§ SUPPLIED INFORMATION
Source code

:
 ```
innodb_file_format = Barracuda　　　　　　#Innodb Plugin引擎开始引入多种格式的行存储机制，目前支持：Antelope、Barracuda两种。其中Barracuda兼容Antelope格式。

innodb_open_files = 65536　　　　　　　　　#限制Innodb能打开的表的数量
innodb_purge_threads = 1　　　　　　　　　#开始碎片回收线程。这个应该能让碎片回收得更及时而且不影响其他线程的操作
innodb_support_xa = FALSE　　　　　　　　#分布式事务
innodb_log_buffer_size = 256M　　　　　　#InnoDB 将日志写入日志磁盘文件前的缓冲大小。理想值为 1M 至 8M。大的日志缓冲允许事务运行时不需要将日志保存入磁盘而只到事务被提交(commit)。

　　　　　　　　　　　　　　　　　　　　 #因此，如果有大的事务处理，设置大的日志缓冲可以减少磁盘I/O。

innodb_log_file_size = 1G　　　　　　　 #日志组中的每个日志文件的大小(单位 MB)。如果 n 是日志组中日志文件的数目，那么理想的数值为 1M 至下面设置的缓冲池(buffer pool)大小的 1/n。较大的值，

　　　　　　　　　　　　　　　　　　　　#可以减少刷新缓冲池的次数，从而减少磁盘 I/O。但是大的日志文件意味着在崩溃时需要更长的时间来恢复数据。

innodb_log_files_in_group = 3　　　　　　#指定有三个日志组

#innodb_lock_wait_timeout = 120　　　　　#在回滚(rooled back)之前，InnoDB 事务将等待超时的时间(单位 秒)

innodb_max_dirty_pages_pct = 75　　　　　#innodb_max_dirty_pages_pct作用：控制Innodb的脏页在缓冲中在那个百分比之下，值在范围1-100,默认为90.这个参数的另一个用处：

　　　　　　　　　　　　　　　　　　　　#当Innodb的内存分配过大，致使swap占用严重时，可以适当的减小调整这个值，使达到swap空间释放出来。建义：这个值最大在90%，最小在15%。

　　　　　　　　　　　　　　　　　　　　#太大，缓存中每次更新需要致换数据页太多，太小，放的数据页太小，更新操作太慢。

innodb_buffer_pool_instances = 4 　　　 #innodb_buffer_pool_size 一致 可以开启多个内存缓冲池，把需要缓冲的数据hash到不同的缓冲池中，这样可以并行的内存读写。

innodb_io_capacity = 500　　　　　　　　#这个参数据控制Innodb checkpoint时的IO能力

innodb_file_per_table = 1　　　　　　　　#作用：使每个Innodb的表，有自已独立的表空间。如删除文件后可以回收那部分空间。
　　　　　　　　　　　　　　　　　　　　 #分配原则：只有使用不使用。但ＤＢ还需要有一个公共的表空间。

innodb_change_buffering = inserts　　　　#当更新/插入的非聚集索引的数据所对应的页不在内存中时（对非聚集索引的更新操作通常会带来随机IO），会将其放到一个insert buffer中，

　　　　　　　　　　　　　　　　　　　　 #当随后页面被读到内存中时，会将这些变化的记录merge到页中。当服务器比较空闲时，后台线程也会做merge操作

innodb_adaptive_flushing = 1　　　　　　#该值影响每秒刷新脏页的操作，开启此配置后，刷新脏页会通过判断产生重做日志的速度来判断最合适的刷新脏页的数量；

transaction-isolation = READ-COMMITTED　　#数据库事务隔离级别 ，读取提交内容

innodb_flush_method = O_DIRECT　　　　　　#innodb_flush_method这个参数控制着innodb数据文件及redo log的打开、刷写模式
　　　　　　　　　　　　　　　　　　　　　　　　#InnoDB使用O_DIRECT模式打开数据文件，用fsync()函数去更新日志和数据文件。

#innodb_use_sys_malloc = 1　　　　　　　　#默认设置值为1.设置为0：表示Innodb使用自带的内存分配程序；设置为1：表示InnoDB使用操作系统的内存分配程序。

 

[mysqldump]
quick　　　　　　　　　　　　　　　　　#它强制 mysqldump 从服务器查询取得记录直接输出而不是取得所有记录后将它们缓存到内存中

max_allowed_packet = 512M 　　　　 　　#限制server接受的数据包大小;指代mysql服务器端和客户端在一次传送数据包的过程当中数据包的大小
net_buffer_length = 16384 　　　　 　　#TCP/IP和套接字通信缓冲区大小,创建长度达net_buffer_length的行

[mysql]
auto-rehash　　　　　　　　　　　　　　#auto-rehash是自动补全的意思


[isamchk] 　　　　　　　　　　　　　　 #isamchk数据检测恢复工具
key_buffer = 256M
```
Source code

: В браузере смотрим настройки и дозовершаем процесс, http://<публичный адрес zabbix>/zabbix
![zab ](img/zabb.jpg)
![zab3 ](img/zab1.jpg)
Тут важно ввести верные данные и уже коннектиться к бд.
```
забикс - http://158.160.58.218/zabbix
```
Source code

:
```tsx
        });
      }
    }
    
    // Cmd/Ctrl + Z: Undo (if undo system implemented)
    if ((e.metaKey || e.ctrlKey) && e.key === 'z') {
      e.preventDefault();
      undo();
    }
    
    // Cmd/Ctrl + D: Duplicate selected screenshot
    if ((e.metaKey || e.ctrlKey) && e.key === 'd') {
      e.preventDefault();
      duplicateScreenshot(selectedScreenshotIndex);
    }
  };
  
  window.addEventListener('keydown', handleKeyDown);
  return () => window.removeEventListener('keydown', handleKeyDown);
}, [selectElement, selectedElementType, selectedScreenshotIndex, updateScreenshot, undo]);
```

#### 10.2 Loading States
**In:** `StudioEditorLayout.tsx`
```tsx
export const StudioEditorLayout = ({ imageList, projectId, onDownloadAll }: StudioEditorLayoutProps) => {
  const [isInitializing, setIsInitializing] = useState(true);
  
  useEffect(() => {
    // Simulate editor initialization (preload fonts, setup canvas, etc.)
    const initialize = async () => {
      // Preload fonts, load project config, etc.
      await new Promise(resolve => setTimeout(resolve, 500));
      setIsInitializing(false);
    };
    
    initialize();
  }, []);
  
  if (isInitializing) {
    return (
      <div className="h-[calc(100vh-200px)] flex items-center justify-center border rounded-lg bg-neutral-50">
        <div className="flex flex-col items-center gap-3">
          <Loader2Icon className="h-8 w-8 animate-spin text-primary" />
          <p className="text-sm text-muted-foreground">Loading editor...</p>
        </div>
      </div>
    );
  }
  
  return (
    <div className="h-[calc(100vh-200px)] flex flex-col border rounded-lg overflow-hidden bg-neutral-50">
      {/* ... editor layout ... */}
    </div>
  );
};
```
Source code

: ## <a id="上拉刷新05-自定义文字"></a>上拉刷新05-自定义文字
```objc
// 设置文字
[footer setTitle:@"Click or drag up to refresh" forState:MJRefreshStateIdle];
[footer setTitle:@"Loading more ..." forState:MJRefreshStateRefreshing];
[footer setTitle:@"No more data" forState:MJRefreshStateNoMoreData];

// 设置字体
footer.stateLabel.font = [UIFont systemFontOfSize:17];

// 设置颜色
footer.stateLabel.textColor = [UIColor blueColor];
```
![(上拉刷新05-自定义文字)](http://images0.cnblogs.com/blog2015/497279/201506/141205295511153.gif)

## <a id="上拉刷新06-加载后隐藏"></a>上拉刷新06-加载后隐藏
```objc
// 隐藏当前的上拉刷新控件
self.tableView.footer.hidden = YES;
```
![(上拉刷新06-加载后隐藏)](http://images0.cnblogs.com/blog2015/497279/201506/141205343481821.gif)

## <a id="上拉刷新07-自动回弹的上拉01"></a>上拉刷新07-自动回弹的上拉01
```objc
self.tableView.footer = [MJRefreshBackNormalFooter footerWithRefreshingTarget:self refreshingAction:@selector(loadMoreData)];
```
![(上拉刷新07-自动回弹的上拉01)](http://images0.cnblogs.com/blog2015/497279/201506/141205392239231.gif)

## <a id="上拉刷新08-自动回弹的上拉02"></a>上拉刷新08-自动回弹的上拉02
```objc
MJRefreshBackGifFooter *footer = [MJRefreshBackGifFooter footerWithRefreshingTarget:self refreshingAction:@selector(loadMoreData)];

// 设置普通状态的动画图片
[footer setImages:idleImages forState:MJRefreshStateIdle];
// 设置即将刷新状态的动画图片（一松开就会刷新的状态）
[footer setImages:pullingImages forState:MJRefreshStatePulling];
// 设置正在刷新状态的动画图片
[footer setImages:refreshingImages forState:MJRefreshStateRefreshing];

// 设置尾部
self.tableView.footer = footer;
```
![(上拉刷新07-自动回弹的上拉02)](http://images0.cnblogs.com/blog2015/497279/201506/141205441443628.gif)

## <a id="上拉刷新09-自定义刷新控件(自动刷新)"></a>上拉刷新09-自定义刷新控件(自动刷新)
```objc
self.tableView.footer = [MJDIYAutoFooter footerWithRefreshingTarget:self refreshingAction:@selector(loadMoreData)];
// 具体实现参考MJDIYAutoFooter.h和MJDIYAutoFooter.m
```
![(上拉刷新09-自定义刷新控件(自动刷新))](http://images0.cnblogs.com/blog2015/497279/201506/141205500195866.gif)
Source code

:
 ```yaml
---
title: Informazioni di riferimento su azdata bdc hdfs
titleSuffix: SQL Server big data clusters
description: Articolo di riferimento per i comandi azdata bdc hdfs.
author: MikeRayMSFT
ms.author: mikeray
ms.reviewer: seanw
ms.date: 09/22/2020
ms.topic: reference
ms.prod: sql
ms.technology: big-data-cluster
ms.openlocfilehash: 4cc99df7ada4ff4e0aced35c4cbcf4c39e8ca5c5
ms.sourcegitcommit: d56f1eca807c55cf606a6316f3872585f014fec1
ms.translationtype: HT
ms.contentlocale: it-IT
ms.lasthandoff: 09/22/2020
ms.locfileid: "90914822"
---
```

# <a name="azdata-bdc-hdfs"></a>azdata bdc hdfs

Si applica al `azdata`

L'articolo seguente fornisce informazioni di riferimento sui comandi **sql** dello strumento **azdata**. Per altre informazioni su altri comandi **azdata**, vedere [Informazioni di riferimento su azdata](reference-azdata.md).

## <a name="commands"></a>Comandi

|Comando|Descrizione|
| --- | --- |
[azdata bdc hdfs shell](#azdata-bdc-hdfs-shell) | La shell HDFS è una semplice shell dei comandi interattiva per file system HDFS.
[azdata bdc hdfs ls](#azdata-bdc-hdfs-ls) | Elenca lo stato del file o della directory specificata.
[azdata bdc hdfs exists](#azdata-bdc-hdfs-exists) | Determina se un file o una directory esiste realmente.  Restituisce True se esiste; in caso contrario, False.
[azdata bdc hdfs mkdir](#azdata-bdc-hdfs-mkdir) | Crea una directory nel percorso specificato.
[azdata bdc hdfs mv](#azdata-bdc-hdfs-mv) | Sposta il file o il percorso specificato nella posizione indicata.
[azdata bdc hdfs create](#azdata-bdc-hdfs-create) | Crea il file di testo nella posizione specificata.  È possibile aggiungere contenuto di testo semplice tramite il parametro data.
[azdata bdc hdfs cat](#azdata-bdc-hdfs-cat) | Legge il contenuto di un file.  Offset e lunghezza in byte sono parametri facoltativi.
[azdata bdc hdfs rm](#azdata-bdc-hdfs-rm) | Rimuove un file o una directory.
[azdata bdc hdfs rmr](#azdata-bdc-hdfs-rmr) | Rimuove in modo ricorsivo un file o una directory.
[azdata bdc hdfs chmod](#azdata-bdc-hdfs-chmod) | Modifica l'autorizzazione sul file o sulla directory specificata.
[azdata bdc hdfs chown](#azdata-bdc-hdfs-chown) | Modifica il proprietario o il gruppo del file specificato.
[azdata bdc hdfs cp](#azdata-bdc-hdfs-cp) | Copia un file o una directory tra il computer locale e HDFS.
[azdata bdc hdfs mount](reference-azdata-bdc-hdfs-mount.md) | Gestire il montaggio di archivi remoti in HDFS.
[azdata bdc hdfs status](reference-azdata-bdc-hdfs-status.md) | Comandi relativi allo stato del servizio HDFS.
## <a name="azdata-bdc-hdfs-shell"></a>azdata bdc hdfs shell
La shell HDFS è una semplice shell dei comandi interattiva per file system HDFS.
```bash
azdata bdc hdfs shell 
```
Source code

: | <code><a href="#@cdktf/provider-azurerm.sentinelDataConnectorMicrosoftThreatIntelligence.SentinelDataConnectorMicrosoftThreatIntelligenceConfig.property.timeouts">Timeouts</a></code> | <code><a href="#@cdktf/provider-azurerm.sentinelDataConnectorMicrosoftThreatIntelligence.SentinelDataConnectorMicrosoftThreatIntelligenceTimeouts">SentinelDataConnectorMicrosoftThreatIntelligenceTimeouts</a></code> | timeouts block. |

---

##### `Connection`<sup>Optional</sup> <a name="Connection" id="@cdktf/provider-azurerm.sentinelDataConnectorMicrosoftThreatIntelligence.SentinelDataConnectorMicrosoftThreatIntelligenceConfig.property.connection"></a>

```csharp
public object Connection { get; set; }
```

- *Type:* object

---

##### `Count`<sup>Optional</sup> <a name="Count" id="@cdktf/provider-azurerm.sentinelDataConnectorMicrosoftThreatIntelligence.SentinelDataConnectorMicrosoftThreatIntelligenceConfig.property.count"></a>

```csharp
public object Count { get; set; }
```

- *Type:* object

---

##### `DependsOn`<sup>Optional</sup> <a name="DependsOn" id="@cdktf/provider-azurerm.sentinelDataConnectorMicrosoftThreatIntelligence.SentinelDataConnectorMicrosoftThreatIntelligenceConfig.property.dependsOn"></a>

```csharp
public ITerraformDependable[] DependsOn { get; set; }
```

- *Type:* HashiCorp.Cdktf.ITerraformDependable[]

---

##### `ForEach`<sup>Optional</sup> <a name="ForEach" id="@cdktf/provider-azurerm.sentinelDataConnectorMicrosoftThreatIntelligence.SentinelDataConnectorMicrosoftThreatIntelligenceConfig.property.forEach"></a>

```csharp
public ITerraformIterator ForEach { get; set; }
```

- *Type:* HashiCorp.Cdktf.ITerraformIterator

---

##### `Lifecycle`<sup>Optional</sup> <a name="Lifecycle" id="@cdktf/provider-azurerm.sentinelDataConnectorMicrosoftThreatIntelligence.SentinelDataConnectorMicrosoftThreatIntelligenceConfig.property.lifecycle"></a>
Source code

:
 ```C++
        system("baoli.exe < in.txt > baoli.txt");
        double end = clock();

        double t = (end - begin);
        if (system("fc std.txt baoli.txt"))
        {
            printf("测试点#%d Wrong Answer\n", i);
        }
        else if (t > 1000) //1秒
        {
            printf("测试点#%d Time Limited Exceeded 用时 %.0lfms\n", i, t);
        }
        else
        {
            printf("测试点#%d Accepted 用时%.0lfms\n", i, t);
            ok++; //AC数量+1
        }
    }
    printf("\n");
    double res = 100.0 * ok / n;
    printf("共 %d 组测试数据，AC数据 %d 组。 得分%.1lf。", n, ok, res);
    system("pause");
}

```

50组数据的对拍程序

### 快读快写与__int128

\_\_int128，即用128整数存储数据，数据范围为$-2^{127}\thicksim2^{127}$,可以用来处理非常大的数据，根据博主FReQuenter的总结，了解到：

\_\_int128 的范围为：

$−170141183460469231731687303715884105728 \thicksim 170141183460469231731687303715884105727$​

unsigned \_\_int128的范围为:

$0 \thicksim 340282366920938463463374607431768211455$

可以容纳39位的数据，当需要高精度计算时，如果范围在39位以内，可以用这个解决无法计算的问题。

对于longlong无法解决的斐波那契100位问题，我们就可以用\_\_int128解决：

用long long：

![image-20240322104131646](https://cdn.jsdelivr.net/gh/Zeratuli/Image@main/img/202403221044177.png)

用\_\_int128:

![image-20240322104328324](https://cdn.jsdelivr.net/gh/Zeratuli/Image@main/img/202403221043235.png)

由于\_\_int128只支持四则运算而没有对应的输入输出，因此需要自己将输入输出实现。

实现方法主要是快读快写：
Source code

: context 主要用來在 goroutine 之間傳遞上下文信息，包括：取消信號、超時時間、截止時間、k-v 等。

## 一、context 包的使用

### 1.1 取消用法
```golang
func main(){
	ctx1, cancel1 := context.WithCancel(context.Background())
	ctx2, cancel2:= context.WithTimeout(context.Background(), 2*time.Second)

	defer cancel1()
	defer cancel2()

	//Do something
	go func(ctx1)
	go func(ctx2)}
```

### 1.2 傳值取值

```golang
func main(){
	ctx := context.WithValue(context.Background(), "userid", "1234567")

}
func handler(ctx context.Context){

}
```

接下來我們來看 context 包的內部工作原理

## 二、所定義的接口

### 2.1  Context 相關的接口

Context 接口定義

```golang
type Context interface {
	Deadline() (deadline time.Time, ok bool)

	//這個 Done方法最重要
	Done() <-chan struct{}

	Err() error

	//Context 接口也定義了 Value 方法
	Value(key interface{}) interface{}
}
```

§ WHAT THE TASK ASKS
Find the word "object" in the records and pull out each line that has it.

§ RESULT BELOW
public object Connection { get; set; }
- *Type:* object
public object Count { get; set; }
- *Type:* object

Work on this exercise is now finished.